Прошка закрутился и едва не попал под ноги палачу, высокому сухопарому мертворожденному в красном длинном кафтане. Тот толкнул пса сапогом и, резко и точно размахнувшись, опустил костяной топорик на руку визжавшего от страха вора. Того тотчас подхватили, ворожея с княжескими гербами на подоле и рукавах заговорила плакавший кровью обрубок так, что кожа на нем тотчас сошлась, зарубцевалась, поскуливающего вора увели кормить на юродскую кухню у паперти возле Землицына храма.

Проша, изо всей силы втягивая носом воздух, совался отчаянно всем под ноги, лишь бы не упустить страшный запах, что шел от синеглазого мануса.

«Так вот кто спас меня! — думал Прошка, от волнения тихо рыча. — Вот кто из лап Цветноглазой вытащил. Ила-арий!»

За громкий лай получил Проха снова сапогом да еще раз — камнем от мальчишки — торговца пирогами. Походя Проходимец кусанул поганца за тонкую грязную щиколотку, торчащую над большими рваными лапотками, и помчался дальше — туда, откуда доносился слабый дух погибели.

Да, видно, не в ту сторону пошел по следу, в обратную. Не нагнал молодого мага в черном плаще с лисами на гербах, вышел к высокому терему, к затворенной двери черного крыльца. Видно, отсюда пришел маг на площадь. Даже запах страшный еще остался, хоть и едва уловимый.

Проха втянул раз или два носом воздух и в отчаянии шлепнулся на влажную землю, до каменной твердости вытоптанную девками, что ходили через заднюю дверь на реку за водой для умывания да за стиркой.
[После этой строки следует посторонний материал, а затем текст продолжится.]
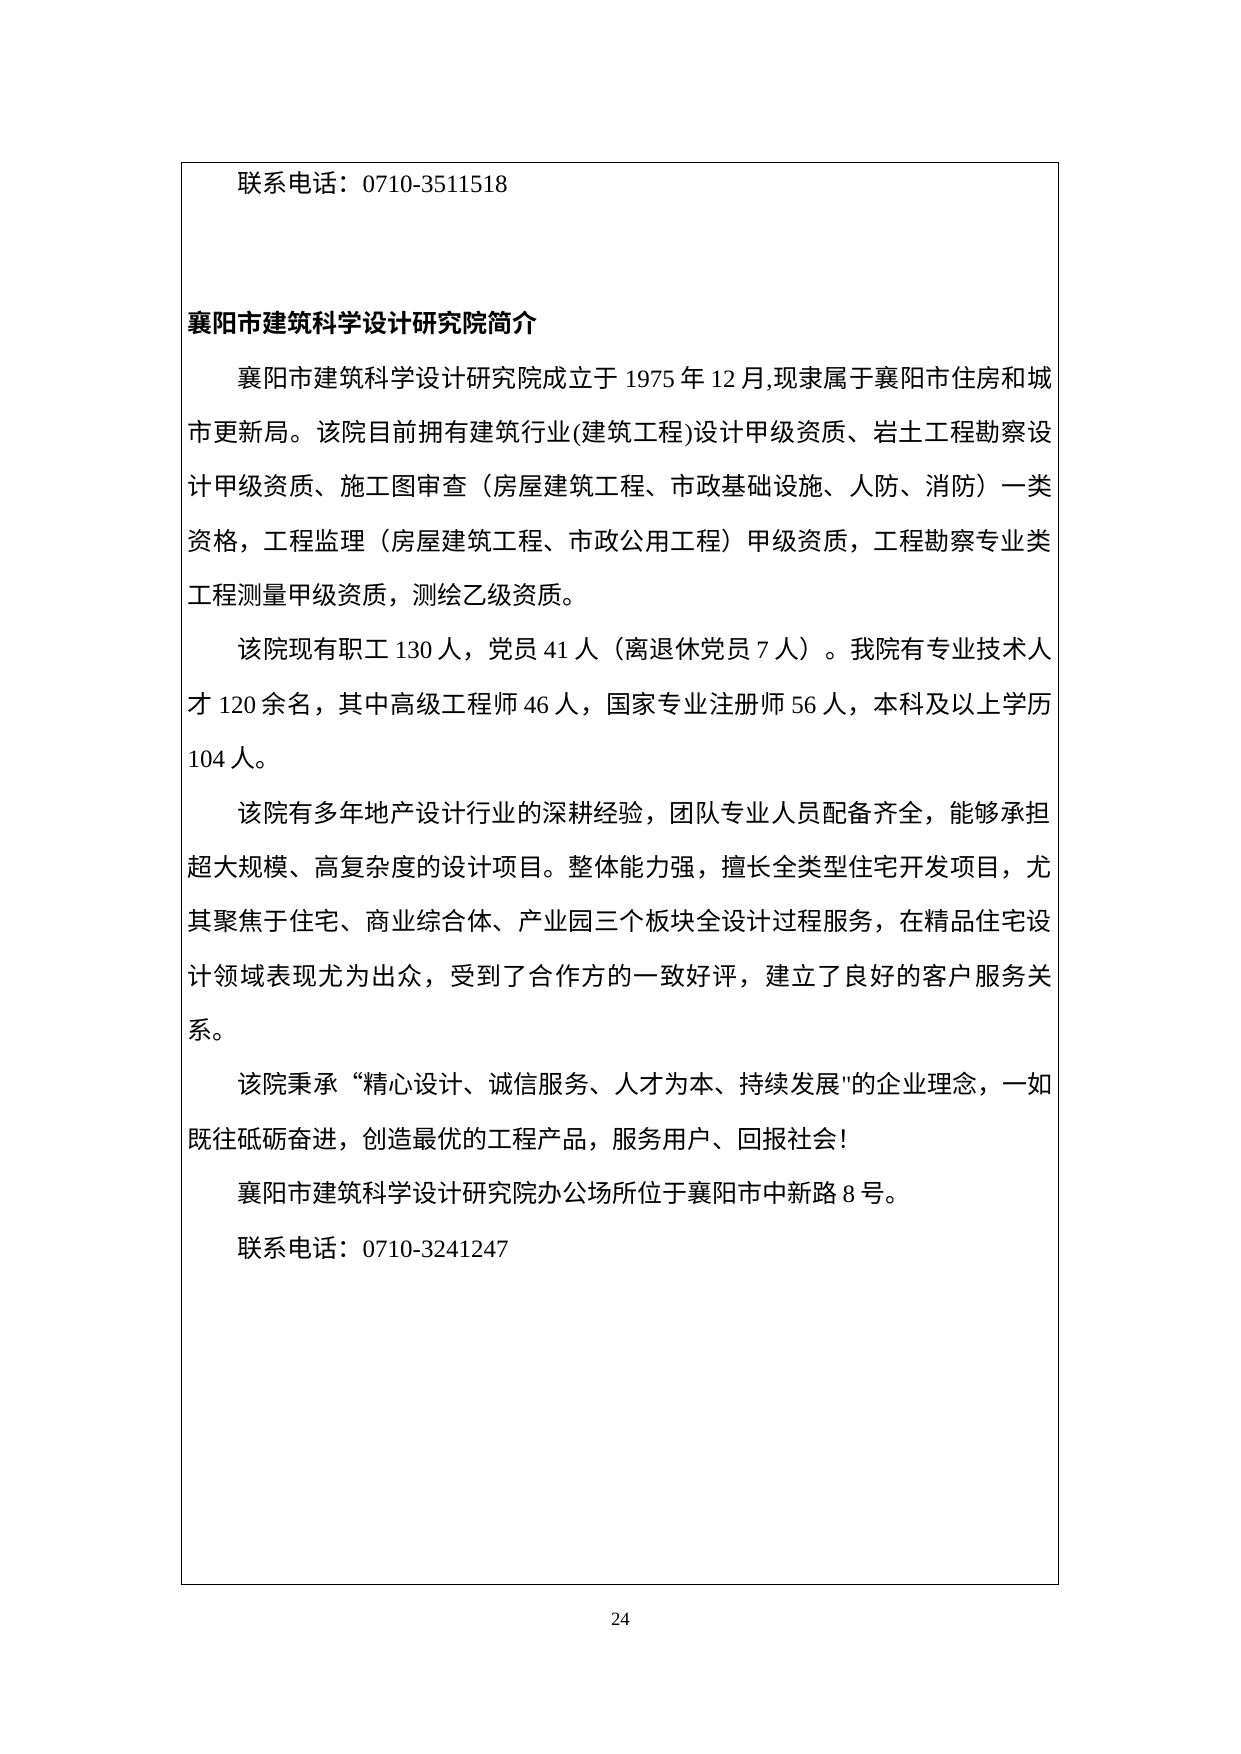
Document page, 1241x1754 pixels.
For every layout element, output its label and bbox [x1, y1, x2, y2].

table_header [182, 163, 1058, 1584]
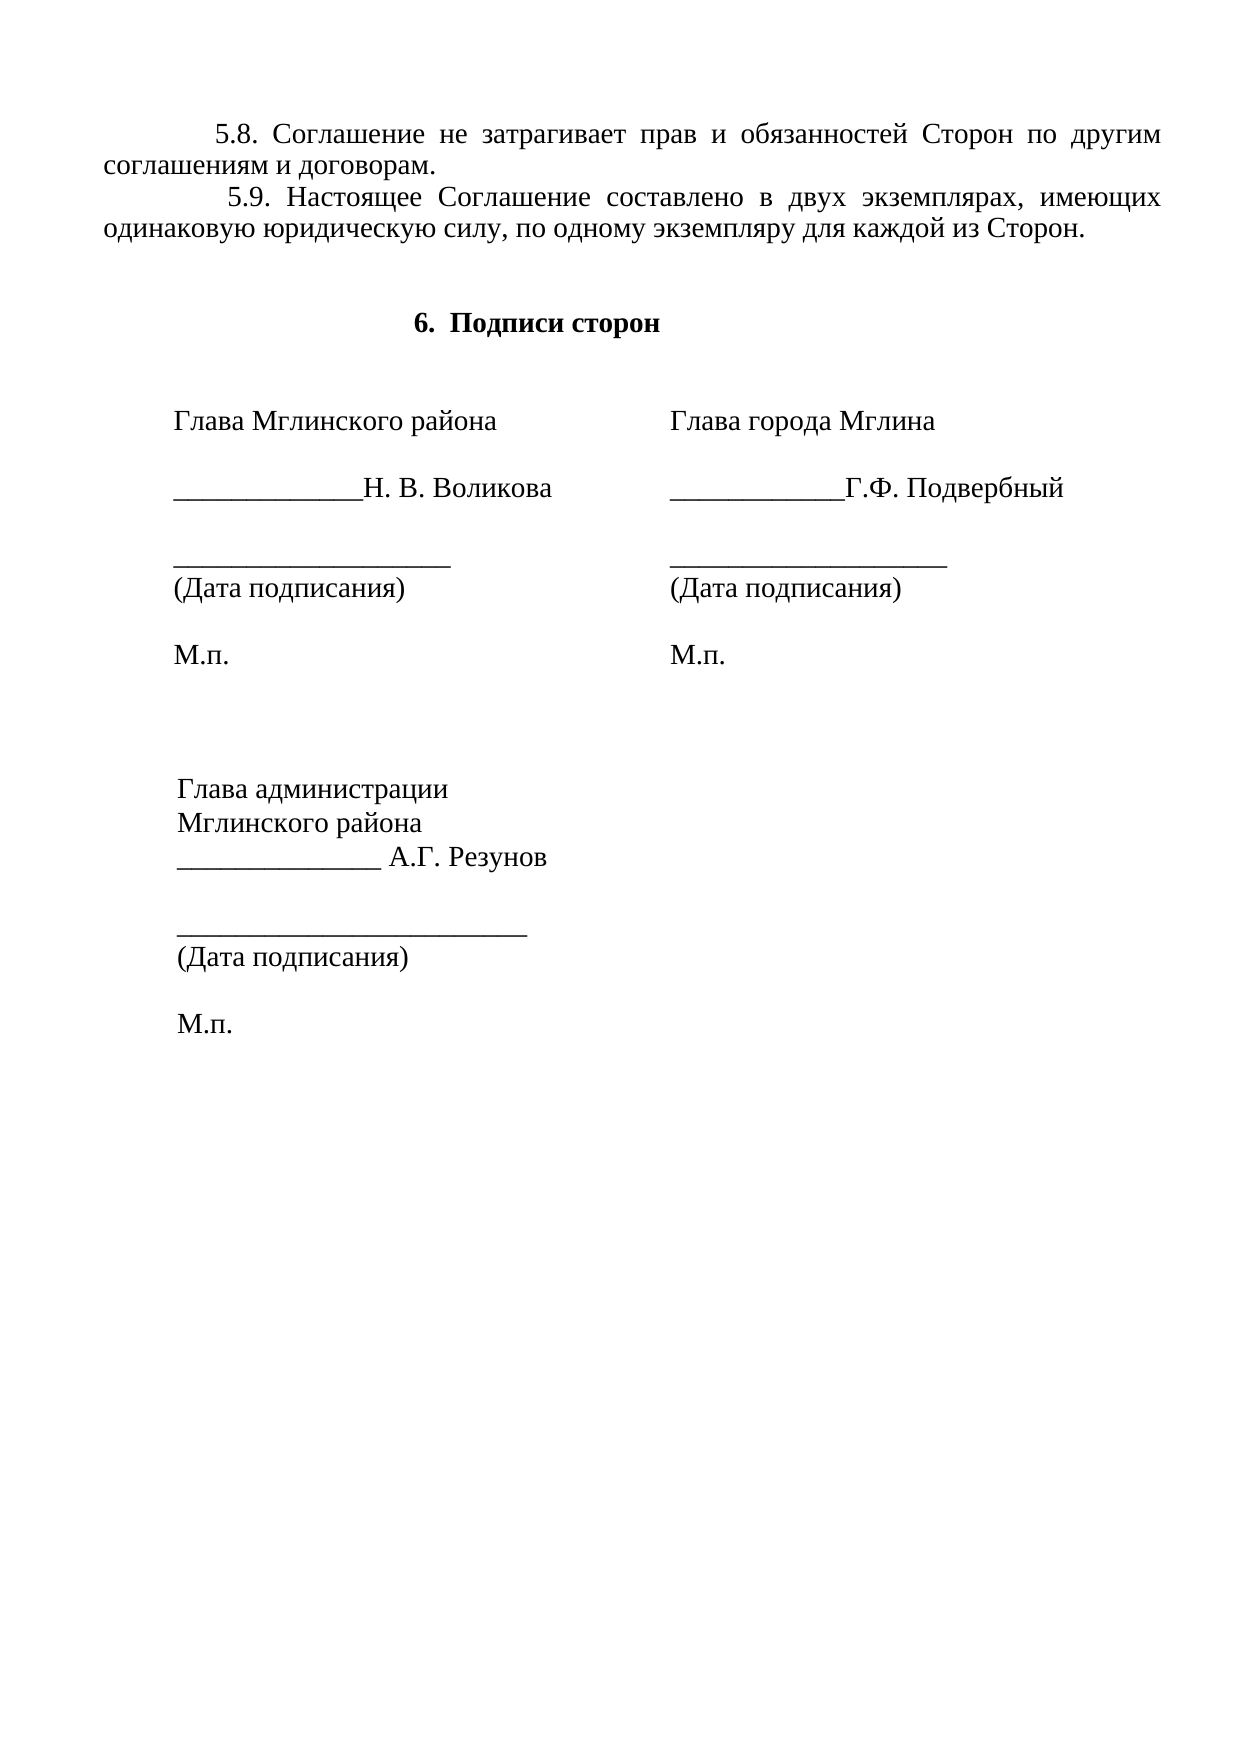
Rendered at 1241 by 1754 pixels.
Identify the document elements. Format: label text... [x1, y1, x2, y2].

text ______________ А.Г. Резунов [103, 839, 1167, 872]
text ________________________ [103, 906, 1167, 939]
text 5.9. Настоящее Соглашение составлено в двух экземплярах, имеющих одинаковую юридическую силу, по одному экземпляру для каждой из Сторон. [103, 181, 1163, 244]
text 5.8. Соглашение не затрагивает прав и обязанностей Сторон по другим соглашениям и договорам. [103, 118, 1163, 181]
text (Дата подписания) [103, 939, 1167, 973]
table_header Глава Мглинского района _____________Н. В. Воликова ___________________ (Дата подписания) М.п. [162, 403, 658, 671]
text Глава администрации [103, 772, 1167, 805]
text Мглинского района [103, 805, 1167, 839]
table_header Глава города Мглина ____________Г.Ф. Подвербный ___________________ (Дата подписания) М.п. [659, 403, 1149, 671]
text 6. Подписи сторон [413, 306, 1167, 339]
text М.п. [103, 1006, 1167, 1040]
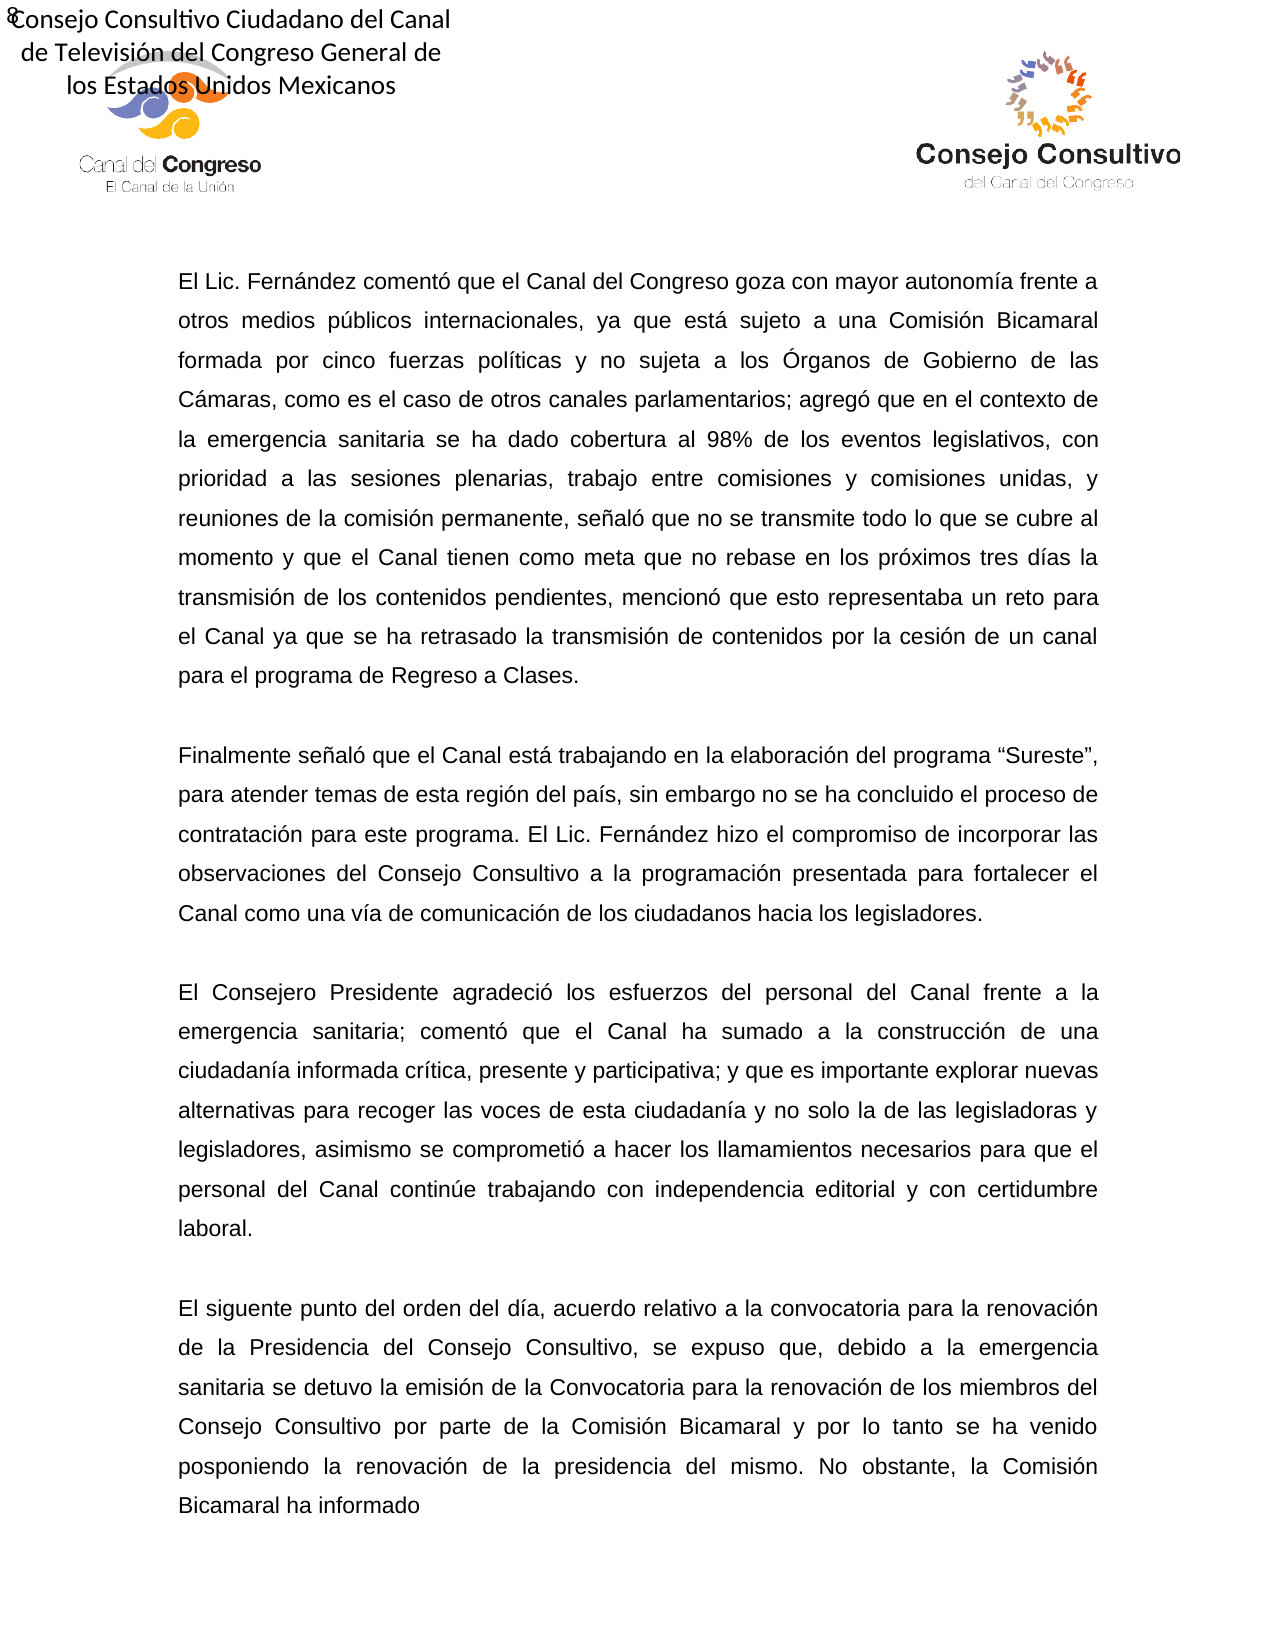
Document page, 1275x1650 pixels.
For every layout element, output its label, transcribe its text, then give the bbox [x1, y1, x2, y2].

text El Lic. Fernández comentó que el Canal del Congreso goza con mayor autonomía frente a otros medios públicos internacionales, ya que está sujeto a una Comisión Bicamaral formada por cinco fuerzas políticas y no sujeta a los Órganos de Gobierno de las Cámaras, como es el caso de otros canales parlamentarios; agregó que en el contexto de la emergencia sanitaria se ha dado cobertura al 98% de los eventos legislativos, con prioridad a las sesiones plenarias, trabajo entre comisiones y comisiones unidas, y reuniones de la comisión permanente, señaló que no se transmite todo lo que se cubre al momento y que el Canal tienen como meta que no rebase en los próximos tres días la transmisión de los contenidos pendientes, mencionó que esto representaba un reto para el Canal ya que se ha retrasado la transmisión de contenidos por la cesión de un canal para el programa de Regreso a Clases. [178, 268, 1099, 689]
text El Consejero Presidente agradeció los esfuerzos del personal del Canal frente a la emergencia sanitaria; comentó que el Canal ha sumado a la construcción de una ciudadanía informada crítica, presente y participativa; y que es importante explorar nuevas alternativas para recoger las voces de esta ciudadanía y no solo la de las legisladoras y legisladores, asimismo se comprometió a hacer los llamamientos necesarios para que el personal del Canal continúe trabajando con independencia editorial y con certidumbre laboral. [178, 978, 1099, 1242]
picture [79, 155, 261, 192]
text Finalmente señaló que el Canal está trabajando en la elaboración del programa “Sureste”, para atender temas de esta región del país, sin embargo no se ha concluido el proceso de contratación para este programa. El Lic. Fernández hizo el compromiso de incorporar las observaciones del Consejo Consultivo a la programación presentada para fortalecer el Canal como una vía de comunicación de los ciudadanos hacia los legisladores. [178, 742, 1099, 926]
text El siguente punto del orden del día, acuerdo relativo a la convocatoria para la renovación de la Presidencia del Consejo Consultivo, se expuso que, debido a la emergencia sanitaria se detuvo la emisión de la Convocatoria para la renovación de los miembros del Consejo Consultivo por parte de la Comisión Bicamaral y por lo tanto se ha venido posponiendo la renovación de la presidencia del mismo. No obstante, la Comisión Bicamaral ha informado [178, 1295, 1099, 1518]
picture [916, 50, 1180, 191]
Вот и сейчас отворилась дверь, и выскользнула на двор тоненькая фигурка в черном. Громыхнуло пустое ведро.

Проха вскочил с визгом и лаем и завертелся, запрыгал, отчаянно молотя хвостом воздух.

Хозяйка сперва прянула в сторону, а потом прижала гончака к себе, обняла, поцеловала в самую морду. И не удержался Проха, облизал ей и руки, и лицо, жадно ловя языком слезы, как в тот день, когда из Землицыных ладоней вытащил.

— Помолчи, Прошка, — проговорила она ласково. — Как исхудал. Злая, видно, у тебя зима была, пока я тут у Владислава Чернского отъедалась, отлеживалась. Прости меня, Проша.

«Хозя-айка!» — прыгало солнечным зайцем в груди у пса.

— Ты с ним пришел? С Иларием? — спросила Агнешка испуганно.

«Хозя-айка! Ила-арий! — вопило все в душе у Прохи. — Все тут, все рядом. Пусть в чужой земле, а встретились. Стоило бока волку подставить, чтоб так все повернулось. А то, верно, блуждал бы еще, искал, а тут… Хозяйка! Иларий!»

— Ты не выдавай меня ему, — попросила она тихо. — Иди, иди, Проша, а то ведь он искать тебя будет.

Девушка слабо оттолкнула пса, но не удержалась, припала к его шее, заплакала.

— Эй, Ханна! Ханна! Постой! Погоди!

Агнешка вскинулась и, загородив рукавом лицо, юркнула обратно в двери, бросив ведро. Щелкнула с той стороны задвижка.